One of those documents is a brief analysis produced by Chamber of Commerce Tourism Coordinator Megan Tabor in 2014 says the area’s trails were used by 3,716 mountain bikers that summer. She estimated that they pumped $215,528 into Revelstoke’s economy.
BC Timber Sales (BCTS) plans to permit logging operations on 21.3 hectares on Macpherson this summer. (Please click here to see a map of the permit area.) That 21.3 ha area includes:
- 1.2 ha of existing roads;
- 6.8 ha of wildlife tree retention area (not harvested and adjacent to the TNT trail as per the bike club request); and that leaves
- 15.3 ha that will be harvested.
Many local residents are unhappy with that. Over the last several years the Nordic Ski Club has developed a small lodge and rigged lights to illuminate its cross-country trails. That works extremely well for skiers and during the rest of the year mountain bikers flock there to ride the trails. The beauty of Macpherson’s forested slopes draws locals and out-of-towners back again and again. Logging, they fear, will mar the area and drive riders away.
As Community Economic Development Director Alan Mason noted in a 2015 report to City Council, “with the enhancement of the trails systems, the recreational activities that take place on these trails have become important tourism attractions for the community, and we are seeing increasing numbers of skiers and mountain bikers accessing the trails.”
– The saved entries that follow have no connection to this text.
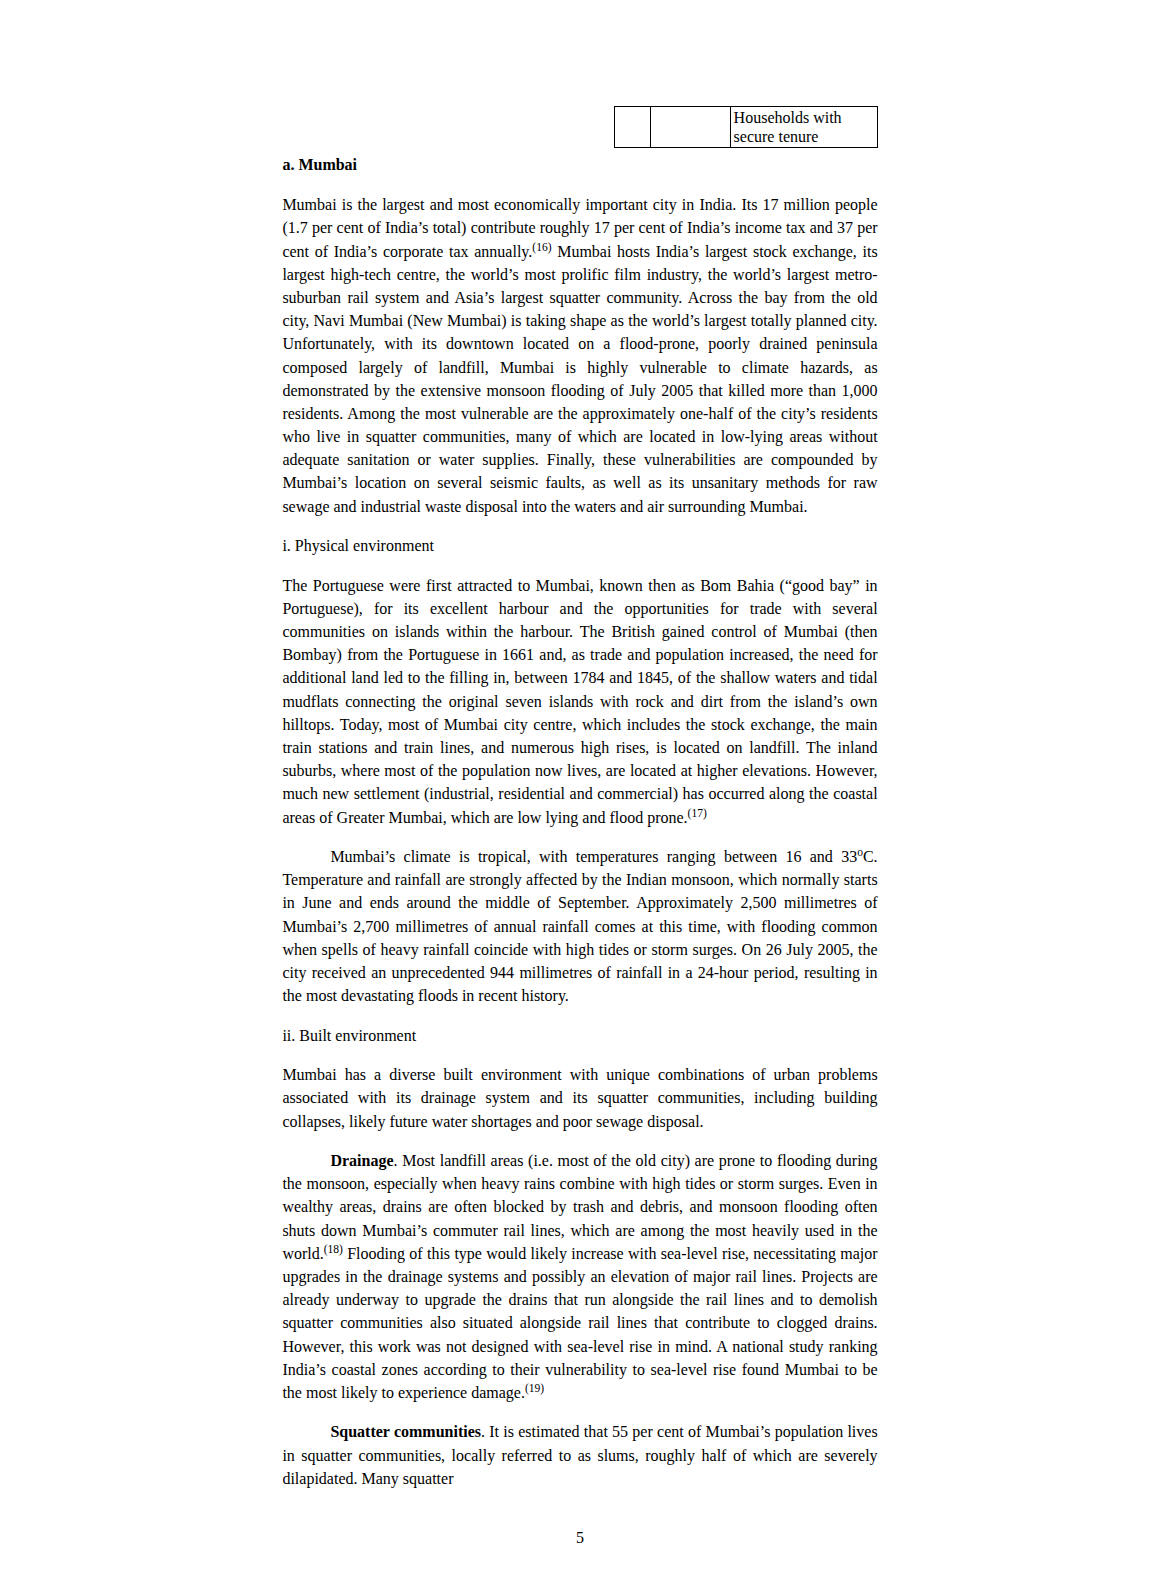| | | Households with secure tenure |
a. Mumbai
Mumbai is the largest and most economically important city in India. Its 17 million people (1.7 per cent of India’s total) contribute roughly 17 per cent of India’s income tax and 37 per cent of India’s corporate tax annually.(16) Mumbai hosts India’s largest stock exchange, its largest high-tech centre, the world’s most prolific film industry, the world’s largest metro-suburban rail system and Asia’s largest squatter community. Across the bay from the old city, Navi Mumbai (New Mumbai) is taking shape as the world’s largest totally planned city. Unfortunately, with its downtown located on a flood-prone, poorly drained peninsula composed largely of landfill, Mumbai is highly vulnerable to climate hazards, as demonstrated by the extensive monsoon flooding of July 2005 that killed more than 1,000 residents. Among the most vulnerable are the approximately one-half of the city’s residents who live in squatter communities, many of which are located in low-lying areas without adequate sanitation or water supplies. Finally, these vulnerabilities are compounded by Mumbai’s location on several seismic faults, as well as its unsanitary methods for raw sewage and industrial waste disposal into the waters and air surrounding Mumbai.
i. Physical environment
The Portuguese were first attracted to Mumbai, known then as Bom Bahia (“good bay” in Portuguese), for its excellent harbour and the opportunities for trade with several communities on islands within the harbour. The British gained control of Mumbai (then Bombay) from the Portuguese in 1661 and, as trade and population increased, the need for additional land led to the filling in, between 1784 and 1845, of the shallow waters and tidal mudflats connecting the original seven islands with rock and dirt from the island’s own hilltops. Today, most of Mumbai city centre, which includes the stock exchange, the main train stations and train lines, and numerous high rises, is located on landfill. The inland suburbs, where most of the population now lives, are located at higher elevations. However, much new settlement (industrial, residential and commercial) has occurred along the coastal areas of Greater Mumbai, which are low lying and flood prone.(17)
Mumbai’s climate is tropical, with temperatures ranging between 16 and 33oC. Temperature and rainfall are strongly affected by the Indian monsoon, which normally starts in June and ends around the middle of September. Approximately 2,500 millimetres of Mumbai’s 2,700 millimetres of annual rainfall comes at this time, with flooding common when spells of heavy rainfall coincide with high tides or storm surges. On 26 July 2005, the city received an unprecedented 944 millimetres of rainfall in a 24-hour period, resulting in the most devastating floods in recent history.
ii. Built environment
Mumbai has a diverse built environment with unique combinations of urban problems associated with its drainage system and its squatter communities, including building collapses, likely future water shortages and poor sewage disposal.
Drainage. Most landfill areas (i.e. most of the old city) are prone to flooding during the monsoon, especially when heavy rains combine with high tides or storm surges. Even in wealthy areas, drains are often blocked by trash and debris, and monsoon flooding often shuts down Mumbai’s commuter rail lines, which are among the most heavily used in the world.(18) Flooding of this type would likely increase with sea-level rise, necessitating major upgrades in the drainage systems and possibly an elevation of major rail lines. Projects are already underway to upgrade the drains that run alongside the rail lines and to demolish squatter communities also situated alongside rail lines that contribute to clogged drains. However, this work was not designed with sea-level rise in mind. A national study ranking India’s coastal zones according to their vulnerability to sea-level rise found Mumbai to be the most likely to experience damage.(19)
Squatter communities. It is estimated that 55 per cent of Mumbai’s population lives in squatter communities, locally referred to as slums, roughly half of which are severely dilapidated. Many squatter
5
As most Revelstokians will recall there was a strong outcry when logging began in the nearby Begbie Falls area in 2013. That’s when people realized that a long-term plan for managing the area created back in the 1980s no longer had any legal standing.
All parties to this current situation have invested money and effort to achieve their own particular goals. The forestry companies are already major contributors to the success of our economy while the recreation groups that are beginning to realize major success have their own economic ambitions for the area. And everyone needs to remember that even though Revelstoke and its residents regard these areas as ‘theirs’ City Council has no jurisdiction over any activity at Mount Macpherson or nearby Begbie Falls.
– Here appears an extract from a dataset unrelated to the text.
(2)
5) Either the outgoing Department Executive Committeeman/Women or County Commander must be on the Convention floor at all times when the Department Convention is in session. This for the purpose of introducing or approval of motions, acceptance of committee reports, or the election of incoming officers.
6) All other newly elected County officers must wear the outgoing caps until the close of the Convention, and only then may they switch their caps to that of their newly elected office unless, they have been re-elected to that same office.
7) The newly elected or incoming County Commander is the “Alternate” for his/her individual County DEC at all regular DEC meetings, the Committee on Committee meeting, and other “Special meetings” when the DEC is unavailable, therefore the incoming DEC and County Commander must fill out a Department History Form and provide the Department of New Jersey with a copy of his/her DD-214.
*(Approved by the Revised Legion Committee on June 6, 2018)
The petition now being circulated is not the first one intended to block logging on the mountain. A 2015 petition bearing 1,660 signatures was sent to City Council and Mayor McKee did lobby Forestry Minister Steve Thomson, but Prince suggested that Council is not being very proactive at this point in time and time is running out.
“We haven’t had a lot of support from City Council,” she said in an interview on Saturday, May 7.
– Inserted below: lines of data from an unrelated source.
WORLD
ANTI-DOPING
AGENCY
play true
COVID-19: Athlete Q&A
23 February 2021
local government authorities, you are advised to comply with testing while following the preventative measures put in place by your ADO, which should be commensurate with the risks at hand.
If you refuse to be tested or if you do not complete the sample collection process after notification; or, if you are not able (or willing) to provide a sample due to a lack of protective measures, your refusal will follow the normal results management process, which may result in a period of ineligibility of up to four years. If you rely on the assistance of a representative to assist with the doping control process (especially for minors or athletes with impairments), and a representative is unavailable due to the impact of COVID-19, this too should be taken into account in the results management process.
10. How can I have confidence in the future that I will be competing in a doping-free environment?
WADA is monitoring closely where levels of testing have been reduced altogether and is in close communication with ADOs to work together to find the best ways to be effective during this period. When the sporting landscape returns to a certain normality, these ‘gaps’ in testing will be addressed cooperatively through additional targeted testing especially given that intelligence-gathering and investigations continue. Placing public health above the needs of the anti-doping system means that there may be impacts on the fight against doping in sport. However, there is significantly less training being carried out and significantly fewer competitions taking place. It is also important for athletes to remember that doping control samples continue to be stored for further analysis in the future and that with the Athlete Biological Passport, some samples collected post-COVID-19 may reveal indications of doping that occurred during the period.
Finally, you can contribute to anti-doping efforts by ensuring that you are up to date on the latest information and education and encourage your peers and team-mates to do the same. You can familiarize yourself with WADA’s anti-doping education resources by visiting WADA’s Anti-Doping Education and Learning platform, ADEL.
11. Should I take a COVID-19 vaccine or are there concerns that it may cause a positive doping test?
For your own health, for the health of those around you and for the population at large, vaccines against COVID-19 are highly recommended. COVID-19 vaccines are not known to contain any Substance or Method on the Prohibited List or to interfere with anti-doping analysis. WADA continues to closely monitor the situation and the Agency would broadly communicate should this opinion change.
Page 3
“It’s important to stress that this is not an anti-logging thing at all. We all recognize the value of the timber industry and the role it plays in our economy. But it seems like there is a lot of logging tenure out there and not a lot where outdoor recreation has been developed.”
Meanwhile Columbia River Revelstoke MLA Norm Macdonald was to speak with Thomson on Tuesday afternoon, May 10.
“As you know, I have long fought for a return to local decision making,” he told the minister in a formal letter sent ahead of their meeting. “I have stated many times my view that the best decisions are made by those who are closest to the land base, and the greatest wisdom sits within a community. I stand with the people of Revelstoke in their desire to improve the way decisions are made on our land base.”
Mcdonald also posted the Save Macpherson Facebook group on his page with the following caption: “My inbox has been filled with email from people in Revelstoke, and who care about Revelstoke, asking for the provincial government to create more inclusive land use policies. This is one of the biggest issues across my constituency – the loss of local decision making on our landbase since the BC Liberals came to power in 2001. Keep speaking out for what you believe in. In the end, that is the only way that we ensure our democracy remains healthy and strong.”
The location for the rally has yet to be determined.